(Image region labeling rows)
[BEGIN]

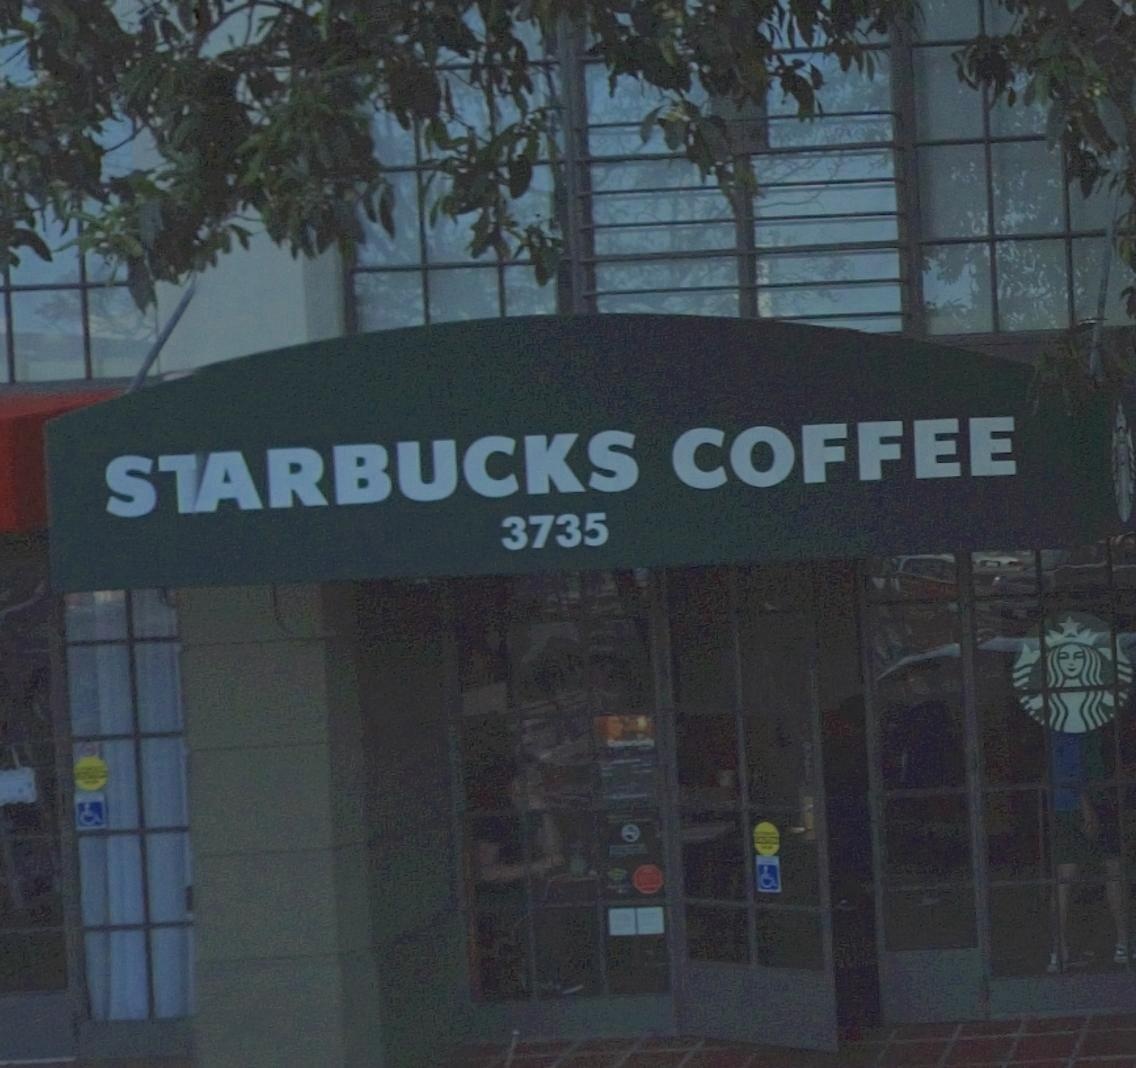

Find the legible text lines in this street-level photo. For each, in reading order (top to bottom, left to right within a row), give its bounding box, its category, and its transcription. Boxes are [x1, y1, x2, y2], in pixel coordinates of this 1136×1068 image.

[101, 410, 1024, 523] BusinessName: S**RBUCKS COFFEE
[496, 509, 613, 554] StreetNumber: 3735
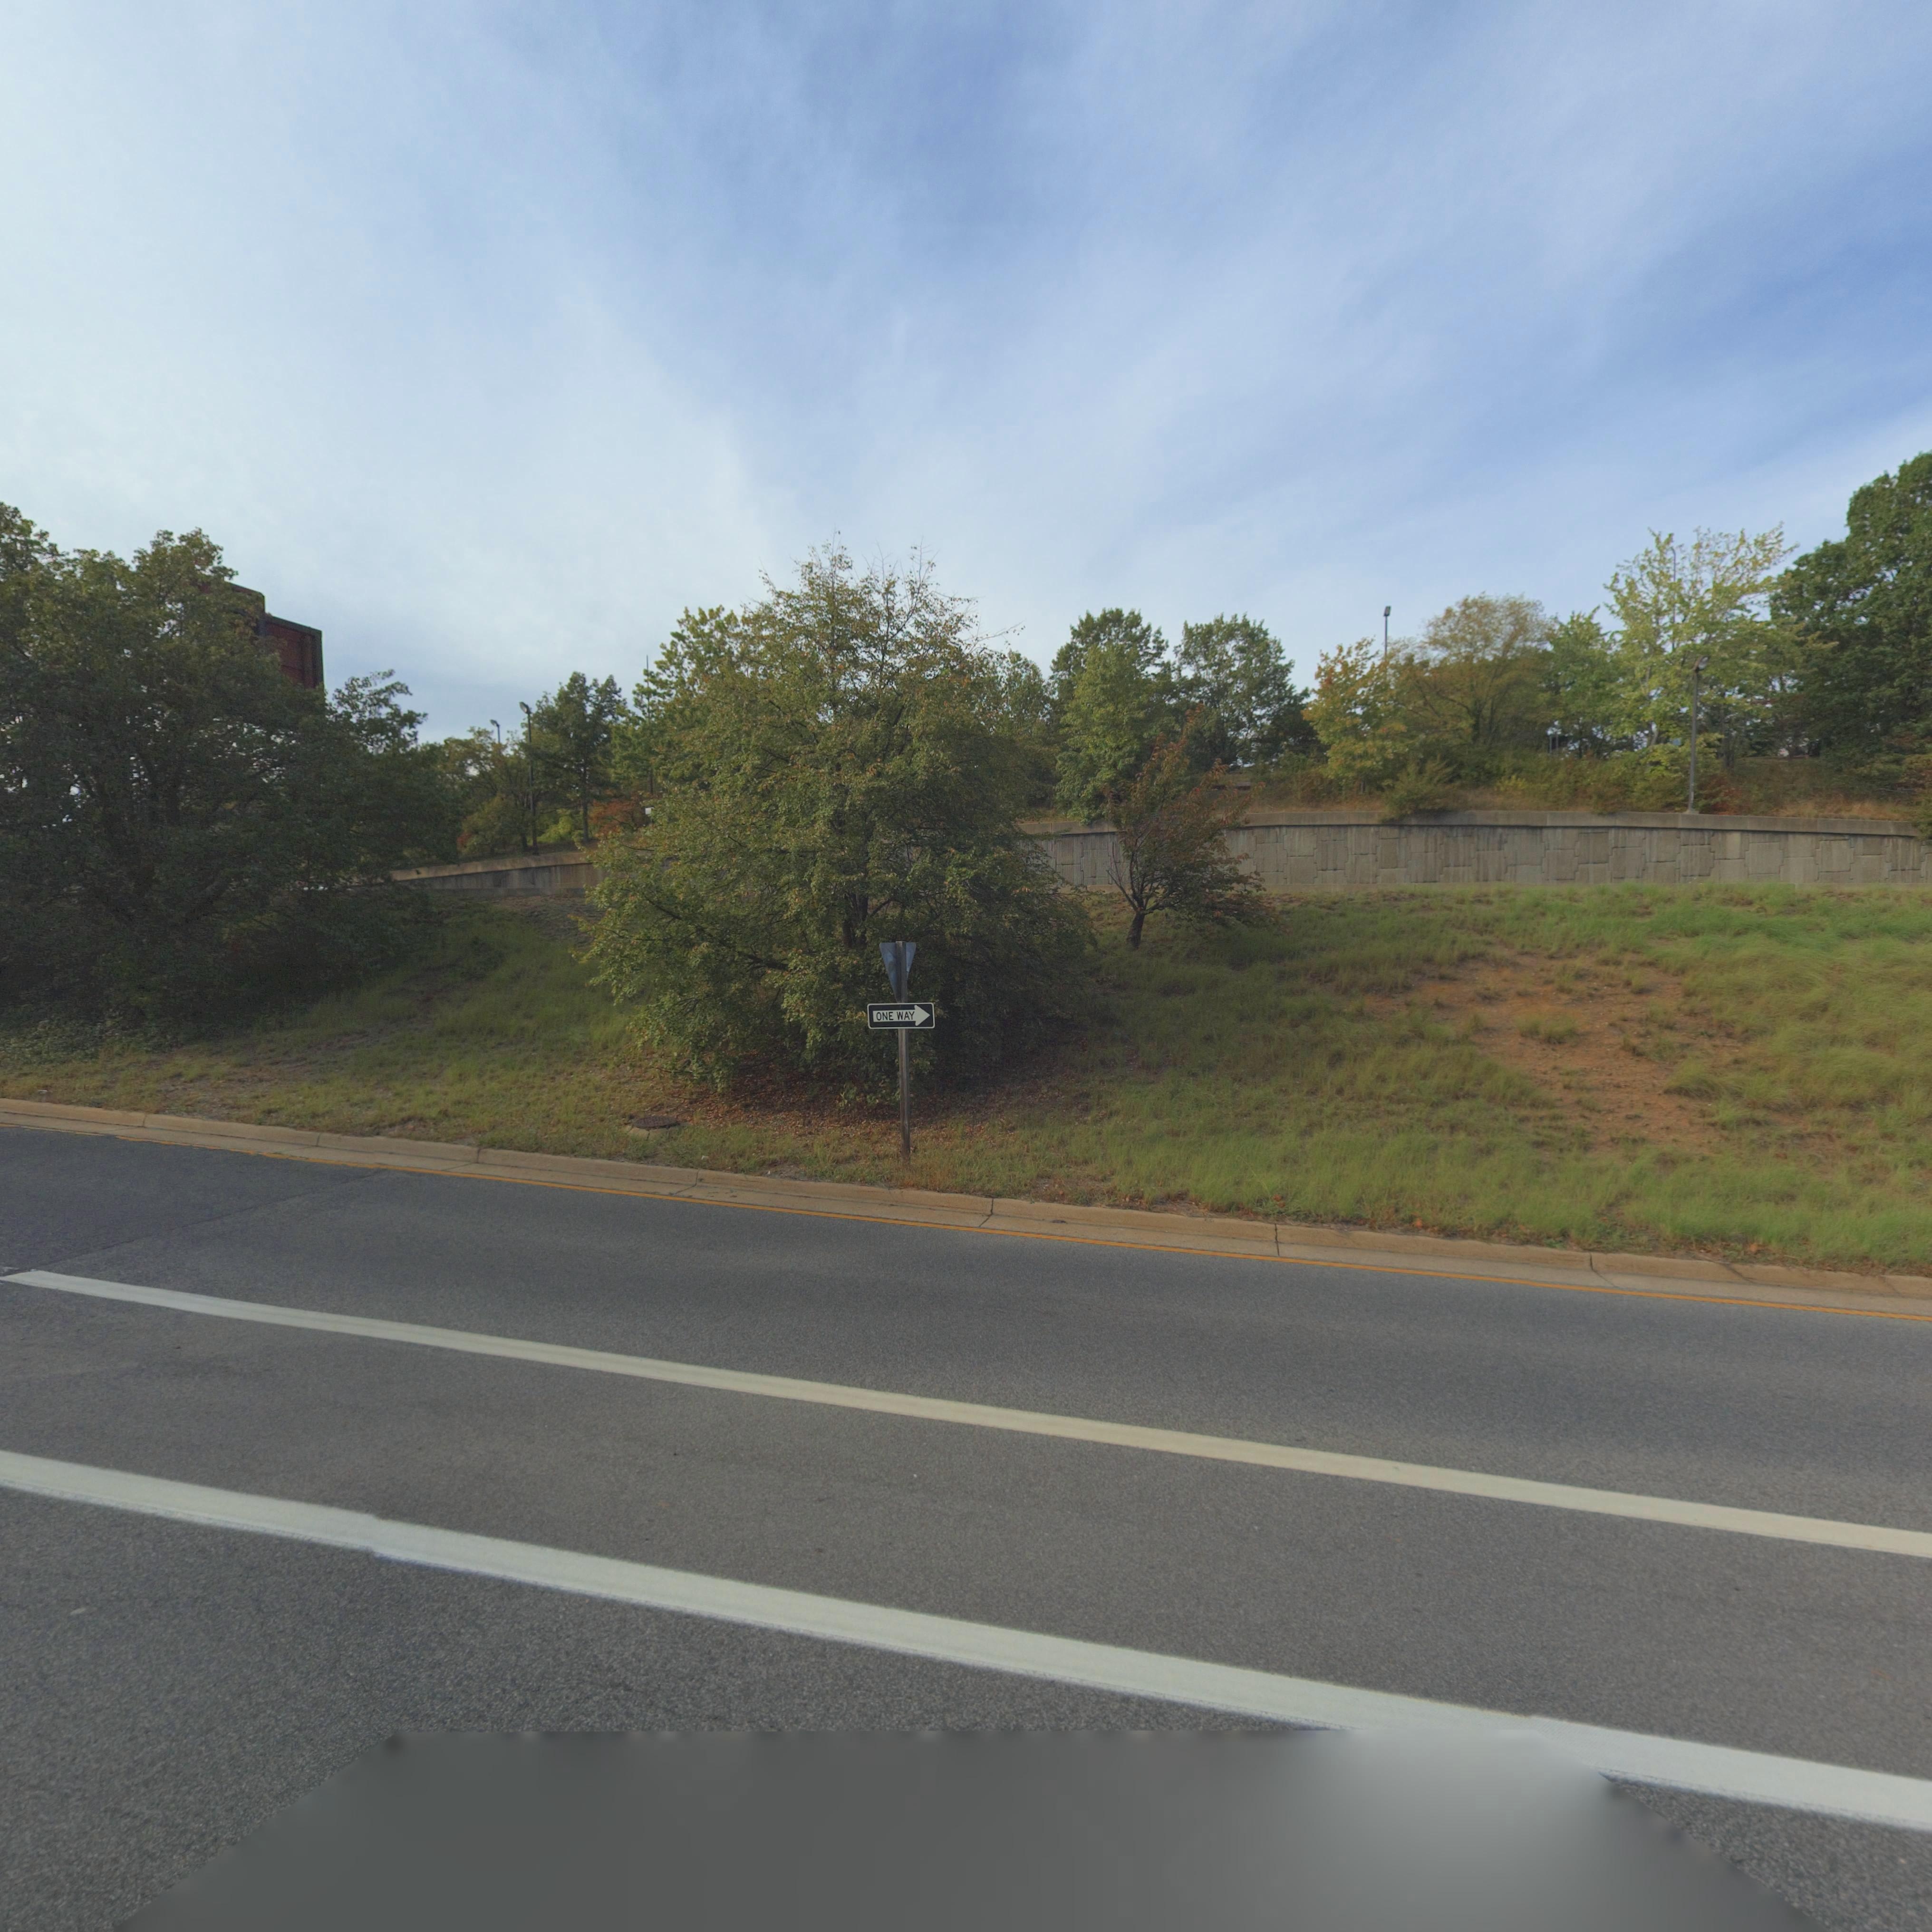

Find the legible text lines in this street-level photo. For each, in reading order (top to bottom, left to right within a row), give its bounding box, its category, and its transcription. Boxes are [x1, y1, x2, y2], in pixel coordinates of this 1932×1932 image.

[875, 1010, 917, 1022] None: ONE WAY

[END]

§ **INSTRUCTION**: Rewrite every line of the rows above as a Markdown table with the columns "Line No." and "Text", numbering each line and skipping blank lines. Leave the pictures out.

§ **COMPLETED EXERCISE**:
| Line No. | Text |
|---|---|
| 1 | Find the legible text lines in this street-level photo. For each, in reading order (top to bottom, left to right within a row), give its bounding box, its category, and its transcription. Boxes are [x1, y1, x2, y2], in pixel coordinates of this 1136×1068 image. |
| 2 | [101, 410, 1024, 523] BusinessName: S**RBUCKS COFFEE |
| 3 | [496, 509, 613, 554] StreetNumber: 3735 |
| 4 | Find the legible text lines in this street-level photo. For each, in reading order (top to bottom, left to right within a row), give its bounding box, its category, and its transcription. Boxes are [x1, y1, x2, y2], in pixel coordinates of this 1932×1932 image. |
| 5 | [875, 1010, 917, 1022] None: ONE WAY |